Obviously, you want to get as quickly as possible to the context-free excerpts, correct? Let’s not waste much time on plot; McGrady & Co. certainly didn’t. Our heroine is Gillian Blake, a newcomer to King’s Neck, Long Island. She and her husband William host a radio show titled “The Billy & Gilly Show.” William cheats on her. Gillian, outraged, proceeds to screw her way through the various men of King’s Neck for 241 pages, each one a gem; a mostly unrelated gem. Are you following me so far? If you’re wondering why she doesn’t get a divorce, it’s because she can’t bear to kill their radio show.
CONTEXT-FREE EXCERPTS FROM NAKED CAME THE STRANGER
• On the dedication page: “To Daddy.”
• “She was driving, floating actually, toward her new house, floating past the freshly butchered lawns dotted with the twisted golden butts that were the year’s first fallen leaves, past the homes built low and the swimming pools and the kempt hedges and all the trappings that went into the unincorporated village of King’s Neck.”
• “Her skin, the color of India tea at summer’s end, flowed nicely over a slender frame. The breasts were small but she wore them well at age twenty-nine. Her legs were superbly designed. The hips, though trim, were deceptively full.”

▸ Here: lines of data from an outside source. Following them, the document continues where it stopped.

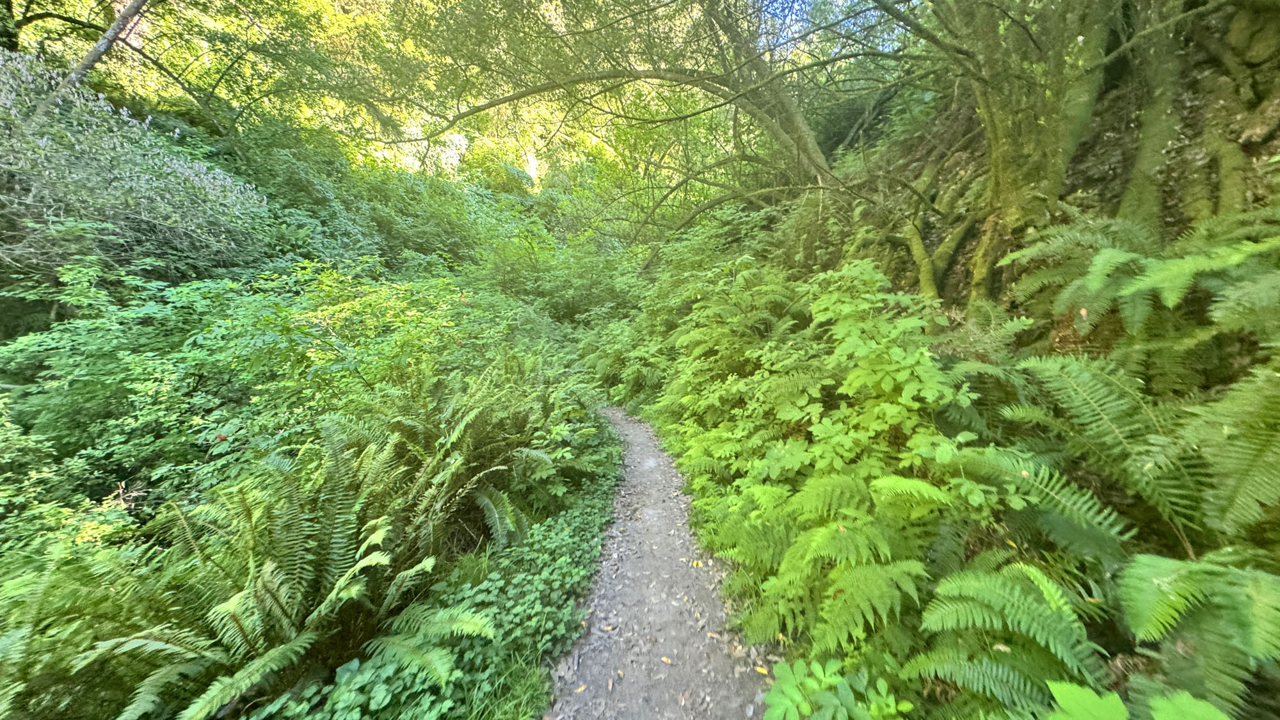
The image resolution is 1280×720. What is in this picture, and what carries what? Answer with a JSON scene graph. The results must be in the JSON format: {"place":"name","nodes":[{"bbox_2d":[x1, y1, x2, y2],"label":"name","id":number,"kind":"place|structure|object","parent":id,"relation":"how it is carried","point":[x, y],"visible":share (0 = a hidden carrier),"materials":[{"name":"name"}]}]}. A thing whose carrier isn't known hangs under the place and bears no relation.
{"place":"outdoors","nodes":[
{"label":"outdoors","id":0,"kind":"place"},
{"bbox_2d":[0,50,631,716],"label":"hillside","id":1,"kind":"structure","parent":0,"point":[40,303],"materials":[{"name":"green plant"}]},
{"bbox_2d":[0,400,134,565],"label":"shrub","id":2,"kind":"object","parent":1,"relation":"on","point":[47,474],"visible":0.73,"materials":[{"name":"green plant"}]},
{"bbox_2d":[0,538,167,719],"label":"fern","id":3,"kind":"object","parent":1,"relation":"on","point":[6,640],"visible":0.92,"materials":[{"name":"green plant"}]},
{"bbox_2d":[28,0,151,124],"label":"tree","id":4,"kind":"object","parent":1,"relation":"on","point":[112,28],"visible":0.86,"materials":[{"name":"grey wood"}]},
{"bbox_2d":[0,50,271,281],"label":"flowering shrub","id":5,"kind":"object","parent":1,"relation":"on","point":[142,204],"visible":0.86,"materials":[{"name":"plant"}]},
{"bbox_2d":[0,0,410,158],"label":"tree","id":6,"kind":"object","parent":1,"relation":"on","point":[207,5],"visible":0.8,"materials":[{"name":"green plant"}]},
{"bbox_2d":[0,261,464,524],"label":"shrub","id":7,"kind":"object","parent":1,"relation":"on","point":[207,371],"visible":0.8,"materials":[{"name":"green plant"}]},
{"bbox_2d":[77,424,492,719],"label":"fern","id":8,"kind":"object","parent":1,"relation":"on","point":[368,559],"visible":0.93,"materials":[{"name":"green plant"}]},
{"bbox_2d":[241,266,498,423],"label":"shrub","id":9,"kind":"object","parent":1,"relation":"on","point":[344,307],"visible":0.72,"materials":[{"name":"green plant"}]},
{"bbox_2d":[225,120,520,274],"label":"shrub","id":10,"kind":"object","parent":1,"relation":"on","point":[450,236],"visible":0.65,"materials":[{"name":"green plant"}]},
{"bbox_2d":[249,438,623,719],"label":"ground cover","id":11,"kind":"object","parent":1,"relation":"on","point":[593,531],"visible":0.63,"materials":[{"name":"green plant"}]},
{"bbox_2d":[336,351,610,549],"label":"fern","id":12,"kind":"object","parent":1,"relation":"on","point":[482,504],"visible":0.86,"materials":[{"name":"green plant"}]},
{"bbox_2d":[471,223,646,325],"label":"shrub","id":13,"kind":"object","parent":1,"relation":"on","point":[593,282],"visible":0.75,"materials":[{"name":"green plant"}]},
{"bbox_2d":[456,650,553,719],"label":"grass","id":14,"kind":"structure","parent":0,"point":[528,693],"visible":0.63,"materials":[{"name":"green plant"}]},
{"bbox_2d":[542,404,779,719],"label":"dirt path","id":15,"kind":"structure","parent":0,"point":[653,464],"materials":[{"name":"grey"}]},
{"bbox_2d":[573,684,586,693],"label":"fallen leaf","id":16,"kind":"object","parent":15,"relation":"on","point":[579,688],"visible":0.95,"materials":[{"name":"yellow plant"}]},
{"bbox_2d":[659,655,673,665],"label":"fallen leaf","id":17,"kind":"object","parent":15,"relation":"on","point":[665,659],"visible":0.95,"materials":[{"name":"yellow plant"}]},
{"bbox_2d":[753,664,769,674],"label":"fallen leaf","id":18,"kind":"object","parent":15,"relation":"on","point":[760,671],"visible":0.76,"materials":[{"name":"yellow plant"}]},
{"bbox_2d":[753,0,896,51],"label":"sky","id":19,"kind":"structure","parent":0,"point":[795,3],"materials":[{"name":"blue"}]},
{"bbox_2d":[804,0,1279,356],"label":"hillside","id":20,"kind":"structure","parent":0,"point":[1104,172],"materials":[{"name":"green plant"}]},
{"bbox_2d":[383,0,915,248],"label":"leaning tree","id":21,"kind":"object","parent":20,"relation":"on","point":[776,131],"visible":0.94,"materials":[{"name":"plant"}]},
{"bbox_2d":[893,178,974,302],"label":"tree trunk","id":22,"kind":"object","parent":20,"relation":"on","point":[922,266],"visible":0.7,"materials":[{"name":"green plant"}]},
{"bbox_2d":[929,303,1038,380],"label":"fern","id":23,"kind":"object","parent":20,"relation":"on","point":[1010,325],"visible":0.62,"materials":[{"name":"green plant"}]},
{"bbox_2d":[904,558,1113,719],"label":"fern","id":24,"kind":"object","parent":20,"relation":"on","point":[984,588],"visible":0.87,"materials":[{"name":"green plant"}]},
{"bbox_2d":[901,0,1121,306],"label":"tree","id":25,"kind":"object","parent":20,"relation":"on","point":[1042,127],"visible":0.87,"materials":[{"name":"plant"}]},
{"bbox_2d":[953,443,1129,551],"label":"fern","id":26,"kind":"object","parent":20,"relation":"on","point":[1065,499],"visible":0.77,"materials":[{"name":"green plant"}]},
{"bbox_2d":[997,351,1224,544],"label":"fern","id":27,"kind":"object","parent":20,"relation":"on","point":[1114,396],"visible":0.84,"materials":[{"name":"green plant"}]},
{"bbox_2d":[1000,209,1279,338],"label":"fern","id":28,"kind":"object","parent":20,"relation":"on","point":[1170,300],"visible":0.91,"materials":[{"name":"green plant"}]},
{"bbox_2d":[1111,0,1187,226],"label":"tree trunk","id":29,"kind":"object","parent":20,"relation":"on","point":[1137,179],"visible":0.68,"materials":[{"name":"plant"}]},
{"bbox_2d":[1112,551,1279,714],"label":"fern","id":30,"kind":"object","parent":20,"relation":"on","point":[1153,572],"visible":0.93,"materials":[{"name":"green plant"}]},
{"bbox_2d":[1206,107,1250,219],"label":"tree trunk","id":31,"kind":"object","parent":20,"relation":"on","point":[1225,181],"visible":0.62,"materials":[{"name":"green plant"}]},
{"bbox_2d":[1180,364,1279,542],"label":"fern","id":32,"kind":"object","parent":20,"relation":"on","point":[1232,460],"visible":0.97,"materials":[{"name":"green plant"}]},
{"label":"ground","id":33,"kind":"structure","parent":0},
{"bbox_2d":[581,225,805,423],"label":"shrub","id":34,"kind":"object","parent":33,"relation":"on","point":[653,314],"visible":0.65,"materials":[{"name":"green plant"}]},
{"bbox_2d":[653,253,1006,659],"label":"shrub","id":35,"kind":"object","parent":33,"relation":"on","point":[855,476],"visible":0.79,"materials":[{"name":"green plant"}]},
{"bbox_2d":[759,655,911,719],"label":"leafy plant","id":36,"kind":"object","parent":33,"relation":"on","point":[776,684],"visible":0.97,"materials":[{"name":"green plant"}]},
{"bbox_2d":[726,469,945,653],"label":"fern","id":37,"kind":"object","parent":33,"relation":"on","point":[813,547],"visible":0.87,"materials":[{"name":"green plant"}]},
{"bbox_2d":[1042,680,1235,719],"label":"leafy plant","id":38,"kind":"object","parent":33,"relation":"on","point":[1160,703],"visible":0.99,"materials":[{"name":"green plant"}]}
]}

• “She knew she had aroused the creature in the torn paint-spattered T-shirt.”
• “I’ve fucked more broads than the sultan of Baghdad or somewhere. And I’ve fucked your kind before. You broads who think your ass is made of gold because you went to college.”
• “With that he thrust Gillian back onto the bed and made a flying leap with the clear intent of pinning her down to stay. But she swerved to one side and the holy man, stiff with lust, came down standard-first on the bedpost. For a full two minutes he did not rise; he lay there, crumpled up, hissing incoherently.”

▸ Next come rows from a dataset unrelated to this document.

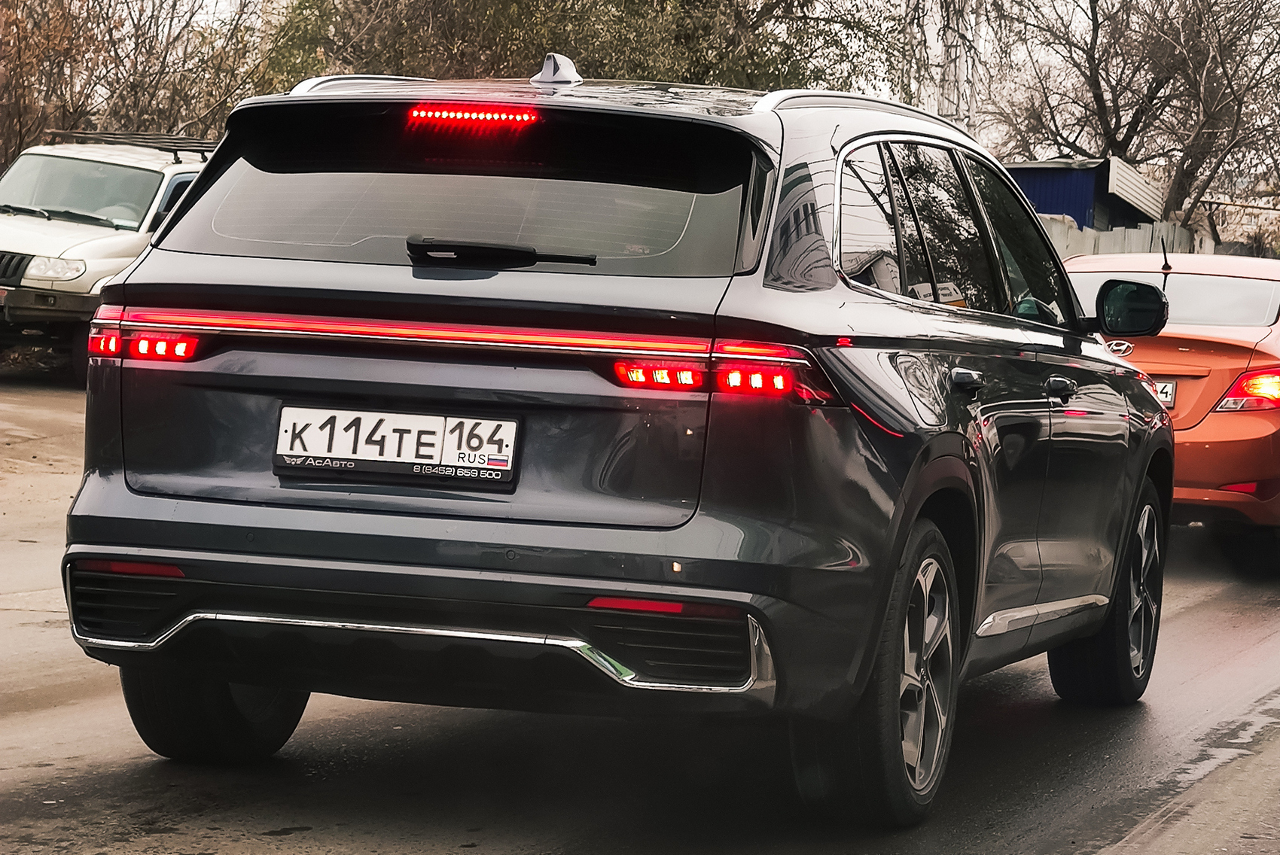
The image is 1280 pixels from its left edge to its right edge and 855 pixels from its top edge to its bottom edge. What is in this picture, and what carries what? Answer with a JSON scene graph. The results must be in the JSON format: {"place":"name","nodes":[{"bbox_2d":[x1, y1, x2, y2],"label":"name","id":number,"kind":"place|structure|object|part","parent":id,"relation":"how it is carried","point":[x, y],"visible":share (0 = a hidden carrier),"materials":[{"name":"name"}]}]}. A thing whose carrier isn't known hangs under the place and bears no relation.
{"place":"outdoors","nodes":[
{"label":"outdoors","id":0,"kind":"place"},
{"bbox_2d":[0,368,1279,854],"label":"road","id":1,"kind":"structure","parent":0,"point":[1090,841],"materials":[{"name":"grey"}]},
{"bbox_2d":[0,130,217,382],"label":"white suv","id":2,"kind":"object","parent":1,"relation":"on","point":[153,178],"visible":0.55,"materials":[{"name":"metal"}]},
{"label":"grille","id":3,"kind":"part","parent":2,"relation":"part of","materials":[{"name":"black metal"}]},
{"label":"headlight","id":4,"kind":"part","parent":2,"relation":"part of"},
{"label":"windshield","id":5,"kind":"part","parent":2,"relation":"part of","materials":[{"name":"grey glass"}]},
{"bbox_2d":[48,129,214,157],"label":"roof rack","id":6,"kind":"object","parent":2,"relation":"on","point":[146,138],"visible":0.52,"materials":[{"name":"black metal"}]},
{"bbox_2d":[54,57,1179,821],"label":"black suv","id":7,"kind":"object","parent":1,"relation":"on","point":[950,449],"visible":0.97,"materials":[{"name":"black metal"}]},
{"label":"tire","id":8,"kind":"part","parent":7,"relation":"part of","materials":[{"name":"black rubber"}]},
{"bbox_2d":[271,403,519,487],"label":"license plate","id":9,"kind":"object","parent":7,"relation":"attached to","point":[397,417],"visible":0.98,"materials":[{"name":"white metal"}]},
{"bbox_2d":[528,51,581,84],"label":"car antenna","id":10,"kind":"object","parent":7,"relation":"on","point":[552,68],"visible":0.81,"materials":[{"name":"white plastic"}]},
{"label":"window","id":11,"kind":"part","parent":7,"relation":"part of","materials":[{"name":"glass"}]},
{"label":"taillight","id":12,"kind":"part","parent":7,"relation":"part of","materials":[{"name":"red plastic"}]},
{"label":"wheel","id":13,"kind":"part","parent":7,"relation":"part of","materials":[{"name":"rubber"}]},
{"label":"windows","id":14,"kind":"part","parent":7,"relation":"part of","materials":[{"name":"glass"}]},
{"label":"door handle","id":15,"kind":"part","parent":7,"relation":"part of","materials":[{"name":"black metal"}]},
{"label":"front door handle","id":16,"kind":"part","parent":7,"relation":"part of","materials":[{"name":"black metal"}]},
{"label":"wheel","id":17,"kind":"part","parent":7,"relation":"part of","materials":[{"name":"black rubber"}]},
{"bbox_2d":[1057,247,1279,574],"label":"orange car","id":18,"kind":"object","parent":1,"relation":"on","point":[1183,355],"visible":0.61,"materials":[{"name":"orange metal"}]},
{"bbox_2d":[1152,379,1177,408],"label":"license plate","id":19,"kind":"object","parent":18,"relation":"attached to","point":[1171,388],"visible":0.15,"materials":[{"name":"metal"}]},
{"bbox_2d":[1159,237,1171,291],"label":"car antenna","id":20,"kind":"object","parent":18,"relation":"attached to","point":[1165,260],"visible":0.69,"materials":[{"name":"black plastic"}]},
{"label":"window","id":21,"kind":"part","parent":18,"relation":"part of","materials":[{"name":"grey glass"}]},
{"bbox_2d":[91,0,1279,177],"label":"sky","id":22,"kind":"structure","parent":0,"point":[1086,6],"materials":[{"name":"white"}]},
{"bbox_2d":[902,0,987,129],"label":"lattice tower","id":23,"kind":"structure","parent":0,"point":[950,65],"visible":0.44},
{"bbox_2d":[1005,156,1165,233],"label":"blue building","id":24,"kind":"structure","parent":0,"point":[1048,210],"materials":[{"name":"blue metal"}]},
{"label":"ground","id":25,"kind":"structure","parent":0},
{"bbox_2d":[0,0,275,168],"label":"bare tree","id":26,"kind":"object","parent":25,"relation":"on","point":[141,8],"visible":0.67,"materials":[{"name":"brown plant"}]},
{"bbox_2d":[256,0,899,98],"label":"tree","id":27,"kind":"object","parent":25,"relation":"on","point":[669,61],"visible":0.4,"materials":[{"name":"green plant"}]},
{"bbox_2d":[1044,218,1203,263],"label":"fence","id":28,"kind":"object","parent":25,"relation":"on","point":[1135,248],"visible":0.23,"materials":[{"name":"grey wood"}]},
{"bbox_2d":[984,0,1279,230],"label":"bare tree","id":29,"kind":"object","parent":25,"relation":"on","point":[1093,58],"visible":0.91,"materials":[{"name":"brown plant"}]},
{"bbox_2d":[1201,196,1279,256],"label":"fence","id":30,"kind":"object","parent":25,"relation":"on","point":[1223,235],"visible":0.41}
]}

• “Then he pulled off the black net panties – there was a cellophane sound as they were peeled past her knees.”
• “She was at that moment gently massaging him at his point of greatest altitude with a bottle of pink Johnson & Johnson baby lotion.”
• “Then methodically she drained him a second time, emptied him, calmed him and gentled him.”
• “She stretched the tiny member to its full length, and it seemed to shrink even more in embarrassment.”
• “But he knew nothing would happen. Not with a woman. He simply couldn’t.” (He could.)
• “Christ, but she was good. She was better than Hank! Oh my God! Oh! Oh! Oh my God!”
• Which book (other than Fifty Shades of Grey) would you be least surprised to learn was written by a bureau of hard-drinking 1960s journalists as a lark?
• My satellite dish shifted in a windstorm, depriving me of exactly one channel: Bravo. Does this mean there is, in fact, a God?
• A vengeful God?
• If you found out your radio co-host was stepping out on you, what form would your vengeance take?
• Gillian is kind of like that weird race of aliens in “Star Trek: The Next Generation” where the women have the ability to transform themselves in order to perfectly suit a mate. Remember? The Enterprise was supposed to be transporting one of them to her new husband, but she falls in love with Picard and molds to him instead? But they can never be together? That was a great episode.
• Has anyone ever shoved a handful of ice cubes into your rectum during sex? Gillian swears by it.
• Did anyone else keeping seeing Kristen Wiig as Gilly?
• Are you watching “Miss Advised”? I’m not, because I don’t have Bravo now. Tell me about it!
• Gillian has sex with her abortionist. Can you think of another novel in which a character has sex with her abortionist?
• Why can’t Gillian leave even the poor, extraordinarily stereotypical Fire Island gays alone?